Nevertheless, these articles about abolishing stalemate seem to get published with great regularity, and none of them address this, the most important point. They only focus on showing famous stalemates (or in this case, common ones), or assuring us that the rule somehow doesn't make sense because it's one of the many ways of blundering away a win.
jim macneil jim macneil 8/23/2014 04:52
Frequently even GM's allow a winning position to slip away to a draw, for many reasons. Fatigue, inattention, carelessness, or strong tricky moves by the opponent. Why should allowing a stalemate be any different? Moreover, forcing a stalemate from a dead lost position, when it happens, is often the result of brilliant play. While not deserving of a full point, surely that player has earned the draw.
hpaul hpaul 8/23/2014 04:50
John Trmop: You're right about the "no royal suicide" rule. Removing that takes care of stalemate. I covered that lightly in the first part of the article. There's a link to that above the comment section, and in the first paragraph.
Paul Lillebo
John Trmop John Trmop 8/23/2014 04:29
The author argues convincingly that there is no justification for rules that serve only to protect
ourselves against our own blunders.

How quaint then, that he overlooks the most glaring instance of such a rule:
that we must not allow our king to be captured.

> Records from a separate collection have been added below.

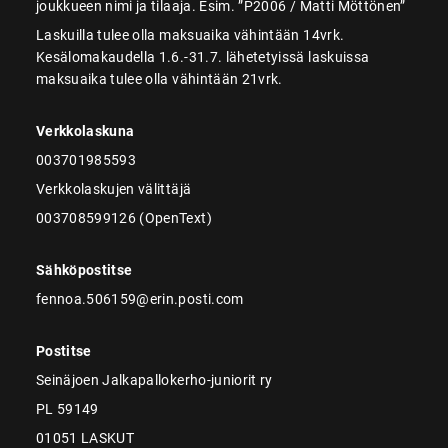
joukkueen nimi ja tilaaja. Esim. ”P2006 / Matti Möttönen”
Laskuilla tulee olla maksuaika vähintään 14vrk.
Kesälomakaudella 1.6.-31.7. lähetetyissä laskuissa
maksuaika tulee olla vähintään 21vrk.
Verkkolaskuna
003701985593
Verkkolaskujen välittäjä
003708599126 (OpenText)
Sähköpostitse
fennoa.506159@erin.posti.com
Postitse
Seinäjoen Jalkapallokerho-juniorit ry
PL 59149
01051 LASKUT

Once that obviously unjustifiable rule is abolished (as in blitz) , stalemate ceases to be an issue.

Problem solved.
Patrice Vezeau Patrice Vezeau 8/23/2014 02:41
If a draw is agreed by stalemate or other mean the game should be scored 0.75 to 0.25. Some rich guy should organize a tournament with super gm including Magnus with those rule for experimentation purpose.
BabyPfuscher BabyPfuscher 8/23/2014 01:06
I disagree with GM Short. Why should laziness be rewarded? Being able to "seal the deal" is just as important as getting to that position in the first place. Should we also adjudicate a game as a win midway through if say one player has an overwhelming advantage (e.g. +3.0 or greater)? With computers monitoring most big tournament games this wouldn't be a difficult thing to rig up. An arbiter could be alerted to a game that has crossed this threshold and subsequently walk over and adjudicate it immediately. I say no. Technical ability to convert an overwhelming advantage midway through a game is as important as avoiding the "swindle" of stalemate at the end. If you can't do this Mr. Short then maybe you don't deserve the "GM" title to begin with.
vandal vandal 8/23/2014 11:44
there is a beauty in stelmate because Micellangelo made statue of David not Goliat
Frits Fritschy Frits Fritschy 8/22/2014 11:07
Paul Lillebo misses the point just as much as GM Nigel Short does. Actually, by arguing with him in this way, he is just helping him.
Abolishing stalemates will just leave other stupid ways of not winning a won game. And other cunning ways to save a lost game. But that's not the point.
Look at other 'stupid' rules in the game. Taking en passant: not able to take a pawn, you take his ghost. Castling: the king suddenly is permitted to make two moves and the rook, the ancient chariot, is allowed to jump. See Ben Hur doing a 360? And then the knight move, is that geometry? Is it jumping, or is it sneeking in between over the lines instead of the squares? We have made possible a double pawn move because the board was too deep, why not use a 6 x 8 board instead? And then promoting, isn't that a bit too much for just 5 moves of a humble pawn, without diversifying (an a pawn just a knight and only a central pawn for a queen)?
Let our esteemed GM answer these questions first, before we address his musings seriously.
By the way, I think chess without castling might be a good way to battle the importancy of opening preparation, preserving a lot of chess tradition, giving chess another 20 years before we have to go over to Fischer random. And by the way for the second time, this just adresses a problem for the top professionals - amateurs like me don't remember their opening preparation anyway.